**ABOUT THIS TASK**: Copy the data. Keep every character as given.

________________________

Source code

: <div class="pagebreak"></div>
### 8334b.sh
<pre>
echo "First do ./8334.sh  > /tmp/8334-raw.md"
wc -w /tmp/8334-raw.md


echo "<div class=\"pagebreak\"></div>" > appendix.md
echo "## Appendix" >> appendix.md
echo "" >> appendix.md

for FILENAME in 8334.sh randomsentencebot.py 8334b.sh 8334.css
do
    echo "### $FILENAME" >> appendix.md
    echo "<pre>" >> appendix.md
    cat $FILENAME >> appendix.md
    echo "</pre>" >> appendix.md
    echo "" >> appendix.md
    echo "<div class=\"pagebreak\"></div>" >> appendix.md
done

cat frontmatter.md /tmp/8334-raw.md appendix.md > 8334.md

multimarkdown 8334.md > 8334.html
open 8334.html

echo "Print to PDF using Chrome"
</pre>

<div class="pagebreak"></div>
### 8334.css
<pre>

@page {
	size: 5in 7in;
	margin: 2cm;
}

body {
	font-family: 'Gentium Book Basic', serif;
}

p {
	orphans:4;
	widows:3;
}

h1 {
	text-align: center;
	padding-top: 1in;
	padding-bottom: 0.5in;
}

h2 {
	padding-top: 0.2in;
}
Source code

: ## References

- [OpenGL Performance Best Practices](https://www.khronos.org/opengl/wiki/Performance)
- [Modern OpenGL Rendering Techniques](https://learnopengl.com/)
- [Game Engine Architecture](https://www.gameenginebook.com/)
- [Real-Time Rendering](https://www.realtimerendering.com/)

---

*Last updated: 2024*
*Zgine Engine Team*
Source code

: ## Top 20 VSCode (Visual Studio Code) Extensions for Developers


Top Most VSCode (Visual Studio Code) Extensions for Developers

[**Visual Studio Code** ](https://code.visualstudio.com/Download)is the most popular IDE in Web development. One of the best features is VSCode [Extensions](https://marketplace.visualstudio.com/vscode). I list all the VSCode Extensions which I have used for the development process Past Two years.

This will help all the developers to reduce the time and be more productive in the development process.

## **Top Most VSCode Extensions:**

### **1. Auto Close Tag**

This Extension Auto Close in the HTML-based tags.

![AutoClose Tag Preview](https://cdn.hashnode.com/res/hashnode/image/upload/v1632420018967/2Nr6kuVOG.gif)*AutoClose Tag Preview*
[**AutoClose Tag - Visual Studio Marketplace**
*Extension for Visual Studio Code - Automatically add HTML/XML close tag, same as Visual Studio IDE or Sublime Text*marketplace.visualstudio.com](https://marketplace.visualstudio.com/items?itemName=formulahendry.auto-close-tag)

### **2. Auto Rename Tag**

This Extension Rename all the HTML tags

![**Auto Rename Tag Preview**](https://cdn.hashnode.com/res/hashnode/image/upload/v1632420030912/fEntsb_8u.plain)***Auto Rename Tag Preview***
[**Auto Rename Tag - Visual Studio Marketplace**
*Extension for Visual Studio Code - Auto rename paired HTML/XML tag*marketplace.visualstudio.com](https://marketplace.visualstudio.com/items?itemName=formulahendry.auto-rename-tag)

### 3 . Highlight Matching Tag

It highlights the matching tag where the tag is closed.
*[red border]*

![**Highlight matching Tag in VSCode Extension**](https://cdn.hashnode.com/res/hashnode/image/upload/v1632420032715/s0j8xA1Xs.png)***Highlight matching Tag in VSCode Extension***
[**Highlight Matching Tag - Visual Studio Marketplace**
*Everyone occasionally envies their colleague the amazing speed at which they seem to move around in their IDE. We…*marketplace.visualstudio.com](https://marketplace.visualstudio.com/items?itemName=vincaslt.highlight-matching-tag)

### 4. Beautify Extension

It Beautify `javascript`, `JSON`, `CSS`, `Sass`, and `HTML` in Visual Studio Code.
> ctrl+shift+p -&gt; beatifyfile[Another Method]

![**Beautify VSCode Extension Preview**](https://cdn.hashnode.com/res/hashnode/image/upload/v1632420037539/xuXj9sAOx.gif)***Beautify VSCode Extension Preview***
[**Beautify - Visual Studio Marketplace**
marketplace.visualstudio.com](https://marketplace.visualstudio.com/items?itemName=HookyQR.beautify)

________________________

**TASK RESPONSE**:
Source code

: <div class="pagebreak"></div>
### 8334b.sh
<pre>
echo "First do ./8334.sh  > /tmp/8334-raw.md"
wc -w /tmp/8334-raw.md


echo "<div class=\"pagebreak\"></div>" > appendix.md
echo "## Appendix" >> appendix.md
echo "" >> appendix.md

for FILENAME in 8334.sh randomsentencebot.py 8334b.sh 8334.css
do
    echo "### $FILENAME" >> appendix.md
    echo "<pre>" >> appendix.md
    cat $FILENAME >> appendix.md
    echo "</pre>" >> appendix.md
    echo "" >> appendix.md
    echo "<div class=\"pagebreak\"></div>" >> appendix.md
done

cat frontmatter.md /tmp/8334-raw.md appendix.md > 8334.md

multimarkdown 8334.md > 8334.html
open 8334.html

echo "Print to PDF using Chrome"
</pre>

<div class="pagebreak"></div>
### 8334.css
<pre>

@page {
	size: 5in 7in;
	margin: 2cm;
}

body {
	font-family: 'Gentium Book Basic', serif;
}

p {
	orphans:4;
	widows:3;
}

h1 {
	text-align: center;
	padding-top: 1in;
	padding-bottom: 0.5in;
}

h2 {
	padding-top: 0.2in;
}
Source code

: ## References

- [OpenGL Performance Best Practices](https://www.khronos.org/opengl/wiki/Performance)
- [Modern OpenGL Rendering Techniques](https://learnopengl.com/)
- [Game Engine Architecture](https://www.gameenginebook.com/)
- [Real-Time Rendering](https://www.realtimerendering.com/)

---

*Last updated: 2024*
*Zgine Engine Team*
Source code

: ## Top 20 VSCode (Visual Studio Code) Extensions for Developers


Top Most VSCode (Visual Studio Code) Extensions for Developers

[**Visual Studio Code** ](https://code.visualstudio.com/Download)is the most popular IDE in Web development. One of the best features is VSCode [Extensions](https://marketplace.visualstudio.com/vscode). I list all the VSCode Extensions which I have used for the development process Past Two years.

This will help all the developers to reduce the time and be more productive in the development process.

## **Top Most VSCode Extensions:**

### **1. Auto Close Tag**

This Extension Auto Close in the HTML-based tags.

![AutoClose Tag Preview](https://cdn.hashnode.com/res/hashnode/image/upload/v1632420018967/2Nr6kuVOG.gif)*AutoClose Tag Preview*
[**AutoClose Tag - Visual Studio Marketplace**
*Extension for Visual Studio Code - Automatically add HTML/XML close tag, same as Visual Studio IDE or Sublime Text*marketplace.visualstudio.com](https://marketplace.visualstudio.com/items?itemName=formulahendry.auto-close-tag)

### **2. Auto Rename Tag**

This Extension Rename all the HTML tags

![**Auto Rename Tag Preview**](https://cdn.hashnode.com/res/hashnode/image/upload/v1632420030912/fEntsb_8u.plain)***Auto Rename Tag Preview***
[**Auto Rename Tag - Visual Studio Marketplace**
*Extension for Visual Studio Code - Auto rename paired HTML/XML tag*marketplace.visualstudio.com](https://marketplace.visualstudio.com/items?itemName=formulahendry.auto-rename-tag)

### 3 . Highlight Matching Tag

It highlights the matching tag where the tag is closed.
*[red border]*

![**Highlight matching Tag in VSCode Extension**](https://cdn.hashnode.com/res/hashnode/image/upload/v1632420032715/s0j8xA1Xs.png)***Highlight matching Tag in VSCode Extension***
[**Highlight Matching Tag - Visual Studio Marketplace**
*Everyone occasionally envies their colleague the amazing speed at which they seem to move around in their IDE. We…*marketplace.visualstudio.com](https://marketplace.visualstudio.com/items?itemName=vincaslt.highlight-matching-tag)

### 4. Beautify Extension

It Beautify `javascript`, `JSON`, `CSS`, `Sass`, and `HTML` in Visual Studio Code.
> ctrl+shift+p -&gt; beatifyfile[Another Method]

![**Beautify VSCode Extension Preview**](https://cdn.hashnode.com/res/hashnode/image/upload/v1632420037539/xuXj9sAOx.gif)***Beautify VSCode Extension Preview***
[**Beautify - Visual Studio Marketplace**
marketplace.visualstudio.com](https://marketplace.visualstudio.com/items?itemName=HookyQR.beautify)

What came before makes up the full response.